▸ Stored data entries:
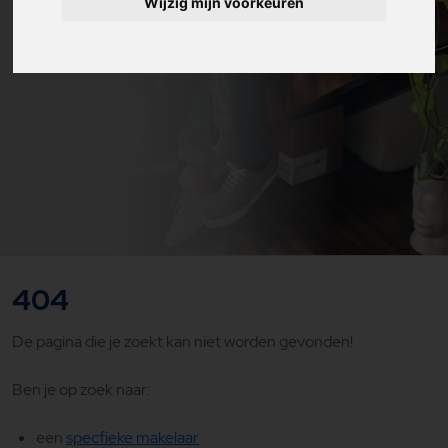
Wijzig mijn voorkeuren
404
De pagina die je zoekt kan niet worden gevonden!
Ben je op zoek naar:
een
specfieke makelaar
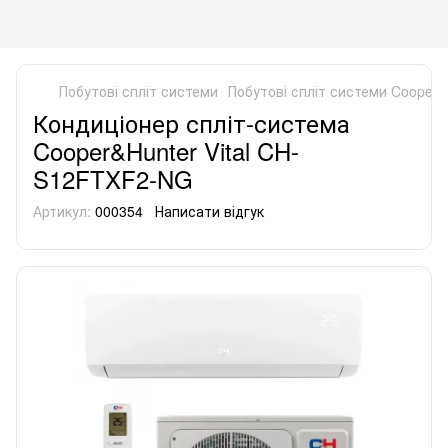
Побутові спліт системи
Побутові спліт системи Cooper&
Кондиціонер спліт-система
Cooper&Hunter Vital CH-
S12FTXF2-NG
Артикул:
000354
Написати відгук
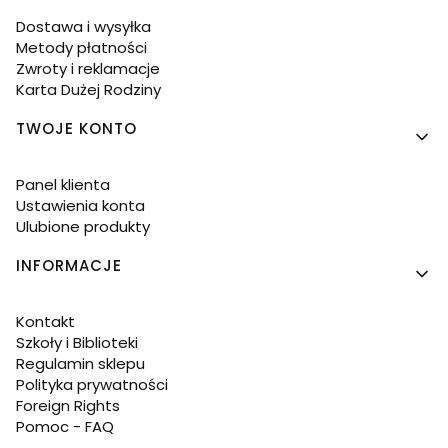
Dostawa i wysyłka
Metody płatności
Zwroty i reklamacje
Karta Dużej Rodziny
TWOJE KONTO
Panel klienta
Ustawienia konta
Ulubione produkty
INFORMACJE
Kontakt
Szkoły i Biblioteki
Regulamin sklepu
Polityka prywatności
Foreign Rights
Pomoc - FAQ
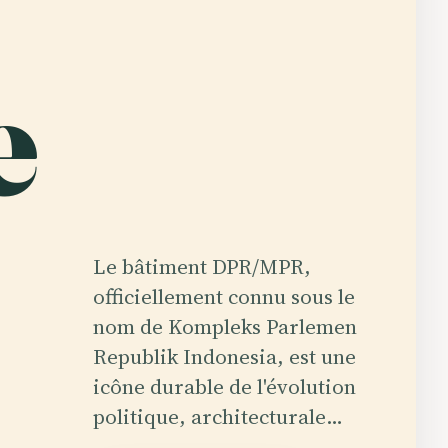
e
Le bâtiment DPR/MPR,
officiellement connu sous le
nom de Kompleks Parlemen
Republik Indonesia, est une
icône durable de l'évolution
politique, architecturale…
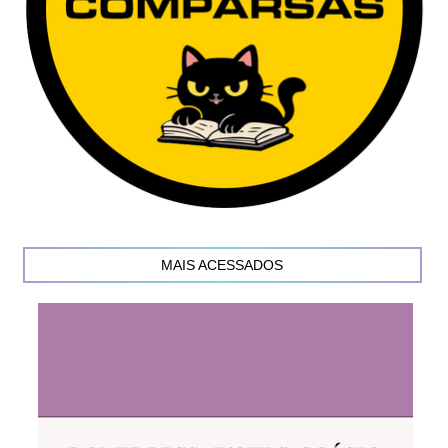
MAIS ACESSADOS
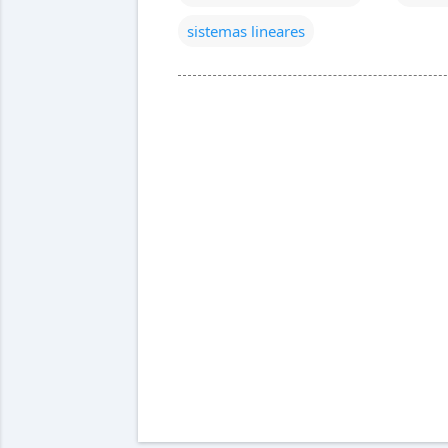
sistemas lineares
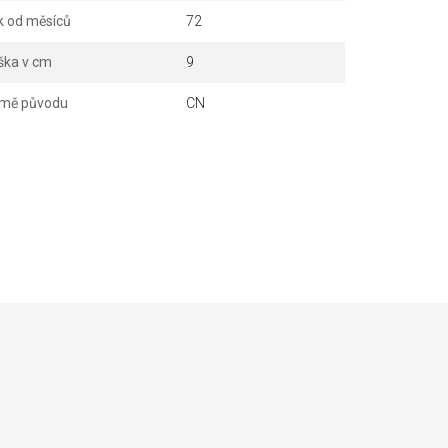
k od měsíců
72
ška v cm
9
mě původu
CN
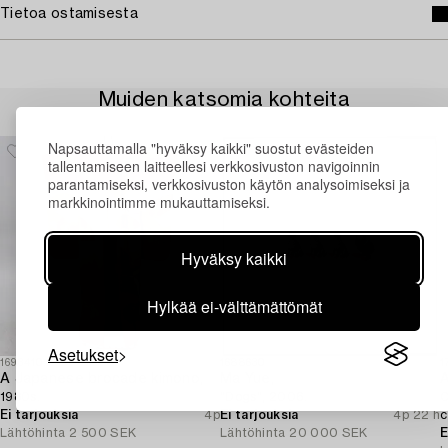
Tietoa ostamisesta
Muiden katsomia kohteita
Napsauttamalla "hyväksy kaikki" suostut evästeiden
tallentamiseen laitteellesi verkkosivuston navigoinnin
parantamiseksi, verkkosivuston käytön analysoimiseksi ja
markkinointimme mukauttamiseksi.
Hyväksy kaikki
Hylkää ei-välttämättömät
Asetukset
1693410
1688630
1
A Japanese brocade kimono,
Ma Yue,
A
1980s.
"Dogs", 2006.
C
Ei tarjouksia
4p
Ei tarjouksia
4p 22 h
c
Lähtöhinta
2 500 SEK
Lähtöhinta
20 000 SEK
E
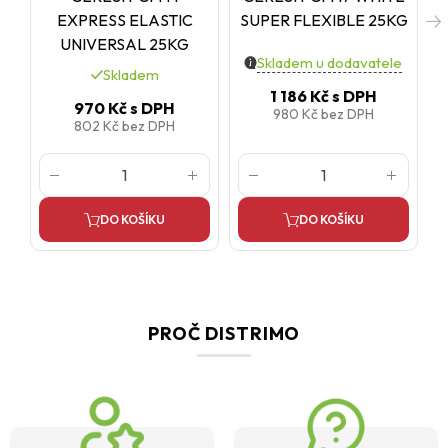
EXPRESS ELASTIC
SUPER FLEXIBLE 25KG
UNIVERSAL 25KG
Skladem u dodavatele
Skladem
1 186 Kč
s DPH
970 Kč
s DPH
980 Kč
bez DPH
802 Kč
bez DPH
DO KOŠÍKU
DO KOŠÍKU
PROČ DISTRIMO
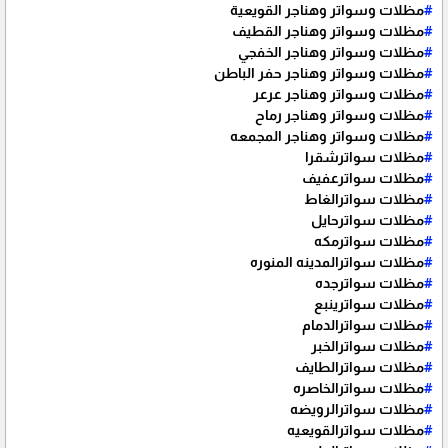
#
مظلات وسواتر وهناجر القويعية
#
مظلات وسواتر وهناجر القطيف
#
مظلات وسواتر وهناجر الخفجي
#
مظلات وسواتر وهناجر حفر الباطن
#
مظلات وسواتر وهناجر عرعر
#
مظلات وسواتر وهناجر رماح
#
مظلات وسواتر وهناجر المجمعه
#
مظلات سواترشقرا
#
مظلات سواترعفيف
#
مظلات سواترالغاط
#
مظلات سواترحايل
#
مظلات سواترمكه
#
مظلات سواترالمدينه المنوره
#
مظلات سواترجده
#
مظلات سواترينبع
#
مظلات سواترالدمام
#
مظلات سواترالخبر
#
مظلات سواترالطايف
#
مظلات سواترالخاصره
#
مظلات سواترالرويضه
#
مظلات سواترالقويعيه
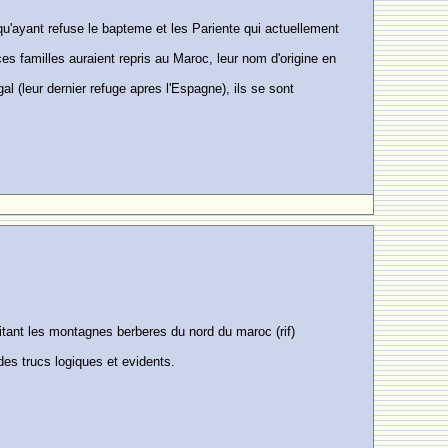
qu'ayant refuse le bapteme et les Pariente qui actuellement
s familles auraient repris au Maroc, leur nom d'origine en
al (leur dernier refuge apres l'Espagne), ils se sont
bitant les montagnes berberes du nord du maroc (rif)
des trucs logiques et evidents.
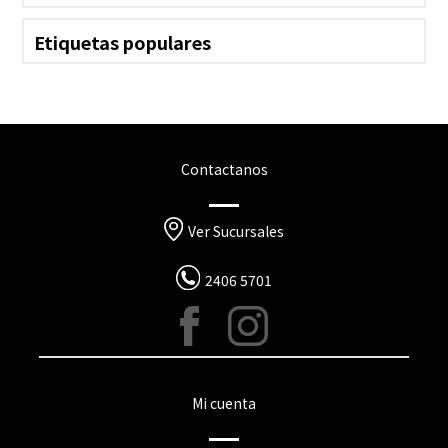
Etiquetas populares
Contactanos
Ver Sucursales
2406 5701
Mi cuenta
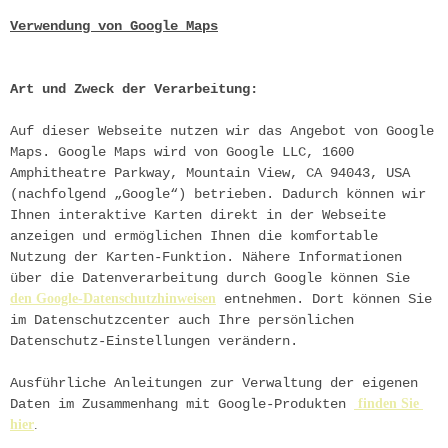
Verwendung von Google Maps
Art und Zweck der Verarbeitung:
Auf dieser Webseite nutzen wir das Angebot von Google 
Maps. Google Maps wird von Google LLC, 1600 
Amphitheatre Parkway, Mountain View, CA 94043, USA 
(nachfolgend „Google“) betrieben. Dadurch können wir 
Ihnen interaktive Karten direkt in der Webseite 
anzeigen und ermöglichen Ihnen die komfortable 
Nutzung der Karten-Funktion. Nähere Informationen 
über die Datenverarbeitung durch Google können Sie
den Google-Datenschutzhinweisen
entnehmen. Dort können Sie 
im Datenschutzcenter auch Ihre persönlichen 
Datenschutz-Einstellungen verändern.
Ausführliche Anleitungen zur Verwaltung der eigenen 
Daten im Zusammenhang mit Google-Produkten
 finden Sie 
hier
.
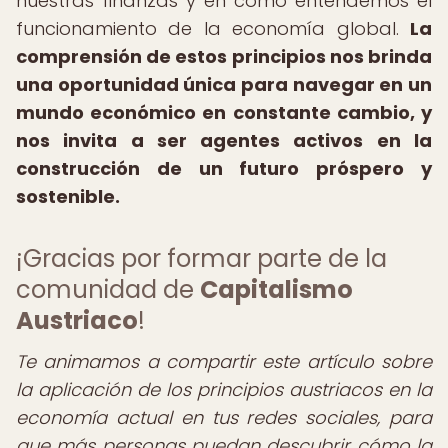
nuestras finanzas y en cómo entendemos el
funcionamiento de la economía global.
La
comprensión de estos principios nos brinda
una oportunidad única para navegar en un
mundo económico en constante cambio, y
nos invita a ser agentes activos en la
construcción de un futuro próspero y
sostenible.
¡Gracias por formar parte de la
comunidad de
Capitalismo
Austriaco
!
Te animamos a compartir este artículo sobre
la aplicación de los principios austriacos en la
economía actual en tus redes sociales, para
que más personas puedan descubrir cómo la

▸ What this task involves:
Turn the text of all the items above into a single numbered list with one line per entry, skipping blank lines. Leave the picture markers out.

▸ Answer area:
1. Wijzig mijn voorkeuren
2. 404
3. De pagina die je zoekt kan niet worden gevonden!
4. Ben je op zoek naar:
5. een
6. specfieke makelaar
7. Побутові спліт системи
8. Побутові спліт системи Cooper&
9. Кондиціонер спліт-система
10. Cooper&Hunter Vital CH-
11. S12FTXF2-NG
12. Артикул:
13. 000354
14. Написати відгук
15. Dostawa i wysyłka
16. Metody płatności
17. Zwroty i reklamacje
18. Karta Dużej Rodziny
19. TWOJE KONTO
20. Panel klienta
21. Ustawienia konta
22. Ulubione produkty
23. INFORMACJE
24. Kontakt
25. Szkoły i Biblioteki
26. Regulamin sklepu
27. Polityka prywatności
28. Foreign Rights
29. Pomoc - FAQ
30. e
31. Le bâtiment DPR/MPR,
32. officiellement connu sous le
33. nom de Kompleks Parlemen
34. Republik Indonesia, est une
35. icône durable de l'évolution
36. politique, architecturale…
37. MAIS ACESSADOS
38. sistemas lineares
39. k od měsíců
40. 72
41. ška v cm
42. 9
43. mě původu
44. CN
45. Tietoa ostamisesta
46. Muiden katsomia kohteita
47. Napsauttamalla "hyväksy kaikki" suostut evästeiden
48. tallentamiseen laitteellesi verkkosivuston navigoinnin
49. parantamiseksi, verkkosivuston käytön analysoimiseksi ja
50. markkinointimme mukauttamiseksi.
51. Hyväksy kaikki
52. Hylkää ei-välttämättömät
53. Asetukset
54. 1693410
55. 1688630
56. 1
57. A Japanese brocade kimono,
58. Ma Yue,
59. A
60. 1980s.
61. "Dogs", 2006.
62. C
63. Ei tarjouksia
64. 4p
65. Ei tarjouksia
66. 4p 22 h
67. c
68. Lähtöhinta
69. 2 500 SEK
70. Lähtöhinta
71. 20 000 SEK
72. E
73. EXPRESS ELASTIC
74. SUPER FLEXIBLE 25KG
75. UNIVERSAL 25KG
76. Skladem u dodavatele
77. Skladem
78. 1 186 Kč
79. s DPH
80. 970 Kč
81. s DPH
82. 980 Kč
83. bez DPH
84. 802 Kč
85. bez DPH
86. DO KOŠÍKU
87. DO KOŠÍKU
88. PROČ DISTRIMO
89. #
90. مظلات وسواتر وهناجر القويعية
91. #
92. مظلات وسواتر وهناجر القطيف
93. #
94. مظلات وسواتر وهناجر الخفجي
95. #
96. مظلات وسواتر وهناجر حفر الباطن
97. #
98. مظلات وسواتر وهناجر عرعر
99. #
100. مظلات وسواتر وهناجر رماح
101. #
102. مظلات وسواتر وهناجر المجمعه
103. #
104. مظلات سواترشقرا
105. #
106. مظلات سواترعفيف
107. #
108. مظلات سواترالغاط
109. #
110. مظلات سواترحايل
111. #
112. مظلات سواترمكه
113. #
114. مظلات سواترالمدينه المنوره
115. #
116. مظلات سواترجده
117. #
118. مظلات سواترينبع
119. #
120. مظلات سواترالدمام
121. #
122. مظلات سواترالخبر
123. #
124. مظلات سواترالطايف
125. #
126. مظلات سواترالخاصره
127. #
128. مظلات سواترالرويضه
129. #
130. مظلات سواترالقويعيه
131. qu'ayant refuse le bapteme et les Pariente qui actuellement
132. s familles auraient repris au Maroc, leur nom d'origine en
133. al (leur dernier refuge apres l'Espagne), ils se sont
134. bitant les montagnes berberes du nord du maroc (rif)
135. des trucs logiques et evidents.
136. Etiquetas populares
137. Contactanos
138. Ver Sucursales
139. 2406 5701
140. Mi cuenta
141. Verwendung von Google Maps
142. Art und Zweck der Verarbeitung:
143. Auf dieser Webseite nutzen wir das Angebot von Google 
144. Maps. Google Maps wird von Google LLC, 1600 
145. Amphitheatre Parkway, Mountain View, CA 94043, USA 
146. (nachfolgend „Google“) betrieben. Dadurch können wir 
147. Ihnen interaktive Karten direkt in der Webseite 
148. anzeigen und ermöglichen Ihnen die komfortable 
149. Nutzung der Karten-Funktion. Nähere Informationen 
150. über die Datenverarbeitung durch Google können Sie
151. den Google-Datenschutzhinweisen
152. entnehmen. Dort können Sie 
153. im Datenschutzcenter auch Ihre persönlichen 
154. Datenschutz-Einstellungen verändern.
155. Ausführliche Anleitungen zur Verwaltung der eigenen 
156. Daten im Zusammenhang mit Google-Produkten
157.  finden Sie 
158. hier
159. .
160. nuestras finanzas y en cómo entendemos el
161. funcionamiento de la economía global.
162. La
163. comprensión de estos principios nos brinda
164. una oportunidad única para navegar en un
165. mundo económico en constante cambio, y
166. nos invita a ser agentes activos en la
167. construcción de un futuro próspero y
168. sostenible.
169. ¡Gracias por formar parte de la
170. comunidad de
171. Capitalismo
172. Austriaco
173. !
174. Te animamos a compartir este artículo sobre
175. la aplicación de los principios austriacos en la
176. economía actual en tus redes sociales, para
177. que más personas puedan descubrir cómo la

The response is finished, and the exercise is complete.